The department and discount store category was the “lucky” one that remained flat, with a customer satisfaction score of 77 out of 100. Meanwhile, the supermarket segment saw its customer satisfaction score fall 2.6% to 76, largely due to rising food costs. Customer satisfaction for health and personal care stores dropped 2.5% to 77 out of 100, while specialty retailers declined 1.3% to 79.
As noted, one category did see success: internet retailers. Customer satisfaction with web shopping rose 5.1%, according to ACSI, hitting 82. Interestingly, the majority of pure play retailers actually saw declines, including Amazon, which fell to 86 but still claimed first place. Instead, the score was boosted by smaller companies and brick-and-mortar retailers’ online presence. Online shoppers cited efficient checkout and payment processes, easy site navigation and wide merchandise options as reasons they were satisfied with internet retailers.
October 2014 research by Forbes Insights, in association with Turn, identified something else retailers could do on their end to boost customer satisfaction: data collection. Among US retail marketing executives, 50% said data-driven marketing had helped them achieve a competitive advantage in customer satisfaction. On the flipside, while half had seen success with data-driven marketing, this means that the other half of retailers still had to improve—or begin—their efforts.

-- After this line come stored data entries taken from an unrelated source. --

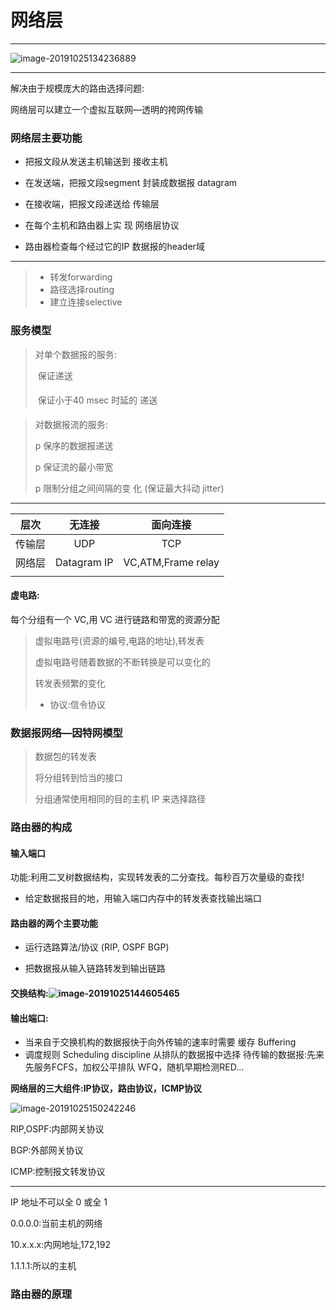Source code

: # 网络层

---

![image-20191025134236889](https://cy-1256894686.cos.ap-beijing.myqcloud.com/cy/2019-10-25-054341.png)

---

解决由于规模庞大的路由选择问题:

网络层可以建立一个虚拟互联网—透明的挎网传输

### 网络层主要功能 

- 把报文段从发送主机输送到 接收主机 

- 在发送端，把报文段segment 封装成数据报 datagram 

- 在接收端，把报文段递送给 传输层 
-  在每个主机和路由器上实 现 网络层协议 
-  路由器检查每个经过它的IP 数据报的header域 

---

>- 转发forwarding	
>- 路径选择routing
>- 建立连接selective

### 服务模型

> 对单个数据报的服务: 
>
>  保证递送 
>
>  保证小于40 msec 时延的 递送 

> 对数据报流的服务: 
>
> p 保序的数据报递送 
>
> p 保证流的最小带宽 
>
> p 限制分组之间间隔的变 化 (保证最大抖动 jitter) 

---

|  层次  |   无连接    |      面向连接      |
| :----: | :---------: | :----------------: |
| 传输层 |     UDP     |        TCP         |
| 网络层 | Datagram IP | VC,ATM,Frame relay |
|        |             |                    |

#### 虚电路:

每个分组有一个 VC,用 VC 进行链路和带宽的资源分配

> 虚拟电路号(资源的编号,电路的地址),转发表
>
> 虚拟电路号随着数据的不断转换是可以变化的
>
> 转发表频繁的变化
>
> - 协议:信令协议

### 数据报网络—因特网模型

>数据包的转发表
>
>将分组转到恰当的接口
>
>分组通常使用相同的目的主机 IP 来选择路径
>
>

### 路由器的构成

#### 输入端口

功能:利用二叉树数据结构，实现转发表的二分查找。每秒百万次量级的查找!

- 给定数据报目的地，用输入端口内存中的转发表查找输出端口

#### 路由器的两个主要功能

- 运行选路算法/协议 (RIP, OSPF BGP) 

- 把数据报从输入链路转发到输出链路 

#### 交换结构:![image-20191025144605465](https://cy-1256894686.cos.ap-beijing.myqcloud.com/cy/2019-10-25-064605.png)

#### 输出端口:

-  当来自于交换机构的数据报快于向外传输的速率时需要 缓存 Buffering 
-  调度规则 Scheduling discipline 从排队的数据报中选择 待传输的数据报:先来先服务FCFS，加权公平排队 WFQ，随机早期检测RED... 

**网络层的三大组件:**IP**协议，路由协议，**ICMP**协议**

![image-20191025150242246](https://cy-1256894686.cos.ap-beijing.myqcloud.com/cy/2019-10-25-070242.png)

RIP,OSPF:内部网关协议

BGP:外部网关协议

ICMP:控制报文转发协议 

---

IP 地址不可以全 0 或全 1

0.0.0.0:当前主机的网络

10.x.x.x:内网地址,172,192

1.1.1.1:所以的主机



### 路由器的原理

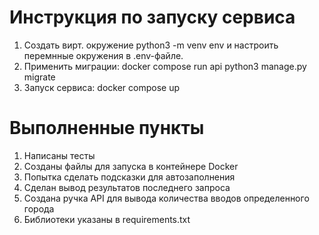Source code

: # Инструкция по запуску сервиса
1. Создать вирт. окружение python3 -m venv env  и настроить перемнные окружения в .env-файле.
2. Применить миграции: docker compose run api python3 manage.py migrate
3. Запуск сервиса: docker compose up

# Выполненные пункты
1. Написаны тесты
2. Созданы файлы для запуска в контейнере Docker
3. Попытка сделать подсказки для автозаполнения
4. Сделан вывод результатов последнего запроса
5. Создана ручка API для вывода количества вводов определенного города
7. Библиотеки указаны в requirements.txt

Few online retailers actually track customer satisfaction, though, based on Retention Science polling conducted in July 2014, indicating another area for improvement. Just 31.7% of US online retailers studied said they actively tracked customer satisfaction rate—the second-lowest response. Instead, respondents were more focused on sales-related data, such as conversion rate (88.5%) and average order value (71.2%). While increased consumer shopping and spending is great, making sure shoppers are happy is also important—otherwise retailers risk losing them and their business.